- Study text:
------
Getting started with GUI development in Python

Published: · Last updated:

Estimated Reading Time: 10 minutes

Most people that are fond of Windows operating system will always root for graphical desktop applications (GUI) over command line (CLI) programs. Since after DOS, windows operating systems have been known to use simple and user friendly GUI. This is one of the reasons why they have made a lot of customers around the world.

Graphical interface

Apple computers have also had wonderful GUI but their product prices still limits their products to those with more funds. There’s always an argument on Microsoft stealing the GUI concept from Apple but as much as I’m not a big Microsoft fan, I never agreed to that. Xerox started it, Apple found it, then Microsoft found it. You may say Microsoft stole from Apple what they had stolen from Xerox. I wouldn’t want to have the argument here. If you aren’t familiar with these stories, you should read the history.

Most programmers I’ve seen from various languages usually start with CLI programs besides web developers. We are in a world where everyone wants a graphical interface for everything and then we choose to make programs that are CLI based. Since Microsoft is fully GUI oriented, its programming languages allow you easily build GUI programs. I once developed with Visual Basic 8 and Visual Basic.NET in Visual Studio 2008, 2011. It was very easy and interesting building what I needed on those platforms but I just totally got tired of being a Windows developer and I abandoned them ever since.

I chose the Python path now as I’m still interested in building GUI programs and I will work you through GUI development as I’ve had my adventure in it so far.

In Python, there are 4 modules you can use to build GUI programs and they are

  • Tkinter (Ships with Python)
  • wxPython
  • PyGTK
  • pyQT

I started out with Tkinter since it shipped with my python installation while I was on a Windows operating system. This tutorial helped me As soon as I got to do my first Tkinter program, I went ahead to do the wxpython program. At this point, I knew what it felt like to build a GUI but I didn’t fully understand how to handle signals and slots. I only used samples from sites and my GUI programs didn’t have enough objects and enough actions in them.

After some reading, I decided to go with pyQt. I never tried pyGTK till date so I have less to say about it. I wrote my first pyQt4 program this way:

# Code Example: Display a window in PyQt4
# Python 2.6 with PyQt 4
import sys
from PyQt4 import QtGui
class MainFrame(QtGui.QMainWindow):
    def __init__(self):
        self.setWindowTitle("Window title") # title
        self.resize(1024, 768) # size
        self.setMinimumSize(800, 600) # minimum size
        self.move(0, 0) # position window frame at top left

if __name__ == "__main__":
    app = QtGui.QApplication(sys.argv)
------
- Recorded information:

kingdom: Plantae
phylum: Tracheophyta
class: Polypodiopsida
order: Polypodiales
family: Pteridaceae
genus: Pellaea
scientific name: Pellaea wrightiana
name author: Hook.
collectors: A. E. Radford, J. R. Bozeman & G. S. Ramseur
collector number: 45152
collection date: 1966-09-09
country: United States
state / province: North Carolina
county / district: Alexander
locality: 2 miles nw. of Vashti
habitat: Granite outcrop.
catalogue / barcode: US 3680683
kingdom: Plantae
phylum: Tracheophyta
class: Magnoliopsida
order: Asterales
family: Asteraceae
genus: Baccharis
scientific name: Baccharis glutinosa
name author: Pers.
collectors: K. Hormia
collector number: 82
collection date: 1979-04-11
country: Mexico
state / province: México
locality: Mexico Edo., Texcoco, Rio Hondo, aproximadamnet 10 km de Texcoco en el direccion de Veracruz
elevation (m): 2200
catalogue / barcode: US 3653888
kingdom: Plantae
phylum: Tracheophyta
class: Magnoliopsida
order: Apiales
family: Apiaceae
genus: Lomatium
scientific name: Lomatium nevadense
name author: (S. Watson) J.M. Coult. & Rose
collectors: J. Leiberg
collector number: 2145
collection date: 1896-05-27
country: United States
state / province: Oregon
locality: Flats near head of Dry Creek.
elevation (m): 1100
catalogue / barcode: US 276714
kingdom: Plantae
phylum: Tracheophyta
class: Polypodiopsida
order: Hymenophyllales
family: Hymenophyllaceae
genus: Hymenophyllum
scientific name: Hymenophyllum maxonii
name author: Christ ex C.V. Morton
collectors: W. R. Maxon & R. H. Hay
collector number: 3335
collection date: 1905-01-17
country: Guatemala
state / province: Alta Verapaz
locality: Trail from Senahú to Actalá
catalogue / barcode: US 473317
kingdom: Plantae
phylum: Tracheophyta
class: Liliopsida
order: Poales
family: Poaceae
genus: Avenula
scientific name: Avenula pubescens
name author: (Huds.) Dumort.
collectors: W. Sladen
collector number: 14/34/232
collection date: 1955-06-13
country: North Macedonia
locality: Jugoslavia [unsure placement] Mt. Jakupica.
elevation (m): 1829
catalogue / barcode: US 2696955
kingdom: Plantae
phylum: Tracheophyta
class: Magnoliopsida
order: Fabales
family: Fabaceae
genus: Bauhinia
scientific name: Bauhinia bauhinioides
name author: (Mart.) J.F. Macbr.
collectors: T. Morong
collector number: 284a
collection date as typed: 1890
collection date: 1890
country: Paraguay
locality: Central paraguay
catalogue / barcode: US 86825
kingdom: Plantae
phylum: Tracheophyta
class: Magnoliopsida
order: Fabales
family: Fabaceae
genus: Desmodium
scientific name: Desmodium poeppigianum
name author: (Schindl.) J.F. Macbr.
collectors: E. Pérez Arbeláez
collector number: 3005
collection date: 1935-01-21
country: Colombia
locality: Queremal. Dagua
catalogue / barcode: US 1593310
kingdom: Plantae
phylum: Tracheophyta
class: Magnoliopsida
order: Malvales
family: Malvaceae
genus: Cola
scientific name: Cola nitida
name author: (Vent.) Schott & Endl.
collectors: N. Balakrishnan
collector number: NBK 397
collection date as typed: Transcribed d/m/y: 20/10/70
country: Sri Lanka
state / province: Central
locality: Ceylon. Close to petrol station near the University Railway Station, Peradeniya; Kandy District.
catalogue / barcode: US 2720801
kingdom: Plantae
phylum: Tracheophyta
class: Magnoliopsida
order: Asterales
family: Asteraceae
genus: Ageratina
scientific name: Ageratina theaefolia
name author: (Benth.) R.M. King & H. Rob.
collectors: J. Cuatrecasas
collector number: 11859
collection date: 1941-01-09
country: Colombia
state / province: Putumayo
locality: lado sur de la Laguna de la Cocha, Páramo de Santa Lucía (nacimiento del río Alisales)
------
- Your assignment:
Write what comes next in the article on getting started with GUI development in Python, picking up right after its last line.

- Answer:
    frame = MainFrame()

    exit_code = app.exec_()

The comments explain what each part of the code does. This is just a blank window frame with no objects in it. After this, I found this code for creating shapes within a canvas in a frame

# Code Example: Display a window with a button, icon and canvas in PyQt4
# Python 2.7 with PyQt 4
# This example build on the last one by adding a button, changing the
# window icon, and adding a canvas where we can draw some shapes.
import sys
from PyQt4 import QtGui, QtCore
class MainFrame(QtGui.QMainWindow):
    def __init__(self):
        self.setWindowTitle("Window title") # title
        self.resize(1024, 768) # size
        self.setMinimumSize(800, 600) # minimum size
        self.move(0, 0) # position window frame at top left
        # Adding the icon:
       # Set the central widget for the main window
        cwidget = QtGui.QWidget(self)
        # Set up a layout for the button and canvas:
        layout = QtGui.QVBoxLayout() #vertical box layout
        #layout = QtGui.QHBoxLayout() #horizontal box layout
        # Now set up the shapes that we draw on each button click
        # get the button back from the layout
        button = layout.itemAt(0).widget()

        # Create objects used for drawing
        sol_pen =  QtGui.QPen(QtGui.QColor("black"))

        dot_pen =  QtGui.QPen(QtGui.QColor("black"))
        dash_pen = QtGui.QPen(QtGui.QColor("black"))

        r_brush = QtGui.QBrush(QtGui.QColor("red"))
        g_brush = QtGui.QBrush(QtGui.QColor("green"))
        b_brush = QtGui.QBrush(QtGui.QColor("blue"))
        triangle = QtGui.QPolygonF()
        triangle.append(QtCore.QPointF(100, 50))
        triangle.append(QtCore.QPointF(200, 200))
        triangle.append(QtCore.QPointF(0, 200))
        self.scene_data = []
        # add data for drawing circle
        #self.scene.addEllipse(0, 0, 150, 150, sol_pen, r_brush) #x, y, w, h etc
                                'z': 0, #z-index
                                'next': "Draw Rectangle"})
        # add data for drawing square
        #self.scene.addRect(100, 100, 150, 150, dot_pen, g_brush) #x, y, w, h etc
                                'args':(100,100,150,150, dot_pen, g_brush),
                                'next': "Draw Triangle."})
        # add data for drawing triangle
        #self.scene.addPolygon(triangle, dash_pen, b_brush)
                                'args':(triangle, dash_pen, b_brush)})
        # Set up self.draw_next_item to fire when button is clicked.
        self.connect(button, QtCore.SIGNAL("clicked()"), self.draw_next_item)

    def add_button(self, layout):
        """Create a button and then add it to the layout."""
        button = QtGui.QPushButton("Draw Circle")
    def add_canvas(self, layout):
        """Create a canvas and then add it to the layout."""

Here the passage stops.